Belki de bütün mesele bir takım yanlış anlamalardır. Ama hadise gerçekten
buradan bakınca göründüğü gibiyse, dün zorla dışlandığımız “kamusal/ toplumsal”
alandan, bugün gönüllü olarak çıkıyoruz demektir. Daha doğrusu o alana ancak
“gömlek değiştirerek” girebilmişiz demektir. Başka bir ifadeyle ikna odasından
başımızdaki örtüyle çıkmayı başarabildiğimizi sanırken, o örtünün mânâsını
geride bırakmışız demektir. Bu gerçekten çok can sıkıcı bir tespit ve neyse ki
hiç yanılmayan biri değilim.
Haklı
olmak ve doğru söylüyor olmak aynı şey değildir dedik. Bu noktada bunun bir
misali üzerinde durabiliriz. Kadınların -bir kısmı erkeklerden kaynaklanan-
sıkıntılarına işaret etmek ve bunlar için çözüm aramak başka bir şeydir, bunu
seküler bir teori üzerine oturtarak yapmak başka bir şeydir. Nasıl ki
çalışanların haklarını kul hakkı kavramı ile ifade etmek yerine,
burjuva-proleter çatışması üzerinden ifade ederseniz, kendi teorinizden
ayrılmış oluyorsanız; kadınların haklarını cinsiyetler arasında bir çatışmayı
esas alan bir kurgu ile ifade ederseniz, bu artık İslamcılık olmaz. Diğer
taraftan konuyu “feministler yine dellendi” diye kestirip atmak da fazla
kolaycı bir yaklaşım ve tek başına konuyu kilitlemeye yetiyor.
“Hanımlar
edepli olun” ikazlarına sinirlenen hanımlar, “feminist” hanımlardan ibaret
değil. Aksine zaman zaman kendileri de benzer sıkıntıları dile getiren hanımlar
bile, bu ikazlara tepki gösterebiliyor. Bu tepkinin mahiyetini doğru anlamak
gerekiyor, yoksa “niye doğru söylediğimiz halde ayaklanıyorlar, doğrulara karşı
mı bunlar, hepsi birden sapıtmışlar” diye bir karşı tepkiyle tartışmayı çıkmaza
sokarsınız.
Görebildiğim
kadarıyla hanımların temel rahatsızlığı sürekli ve tek başlarına hedef tahtası
haline gelmelerinden kaynaklanıyor. “Başka konu yokmuş gibi” laf dönüp dolaşıp
“hanımları hizaya getirmek” bahsine geliyorsa, ama “beylerin kabahatleri” pek
gündem olmuyorsa ve dinin pek çok kısmı aynı nisbette mesele edilmiyorsa;
sıkılmaları, bunalmaları ve sinirlenmeleri çok da anlaşılmaz değil.
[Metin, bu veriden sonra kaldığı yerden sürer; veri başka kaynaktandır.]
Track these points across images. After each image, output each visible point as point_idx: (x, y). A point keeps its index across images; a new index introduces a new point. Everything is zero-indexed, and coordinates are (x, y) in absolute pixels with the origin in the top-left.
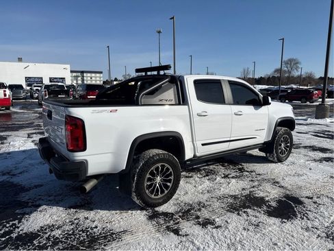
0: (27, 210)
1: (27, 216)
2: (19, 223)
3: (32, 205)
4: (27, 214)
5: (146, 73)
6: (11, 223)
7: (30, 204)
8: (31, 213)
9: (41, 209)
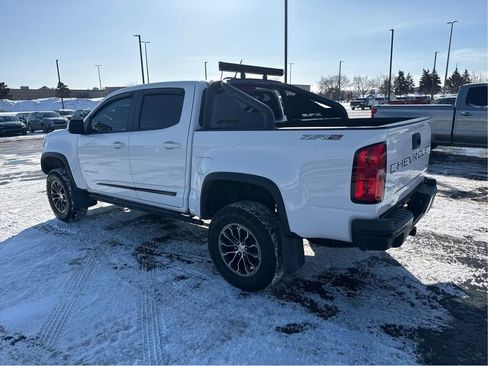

Bir çok
doğrunun içinden sadece bir parçasını seçip bıktırıncaya kadar tekrarlarsanız,
insanlar rahatsız olmakla kalmaz, “din anlayışınızı” da sorgulamaya başlar. Söylediğiniz
şeyler doğru olduğu halde dini çarpıtmış olma durumuna düşebilirsiniz. Meşhur
misalle izah edecek olursak, filin kulağı olduğu doğrudur, ama siz sanki fil
kulaktan ibaretmiş gibi davranırsanız, yanlış mesaj vermiş olursunuz: kulak fil
değildir, fil de kulak değildir.
“Dindar”
camiada giderek yaygınlaşan bir “gevşeme” olduğu doğru, ama bu her iki cinsi
birden etkiliyor. Fakat başörtülü kadınlar, “alametlerini” başlarında
taşıdıkları için kolayca tesbit ve teşhis edilebiliyor ve hatalarının kayda
geçmesi çok daha kolay oluyor. Halbuki onların yaptıklarının muadillerini yapan
erkekleri çoğu zaman dışarıdan görmekle tanıyamıyorsunuz ve kimin ne yaptığı
belli olmuyor. Tanınamayacak derecede başkalarına benzemek yanlış değil mi?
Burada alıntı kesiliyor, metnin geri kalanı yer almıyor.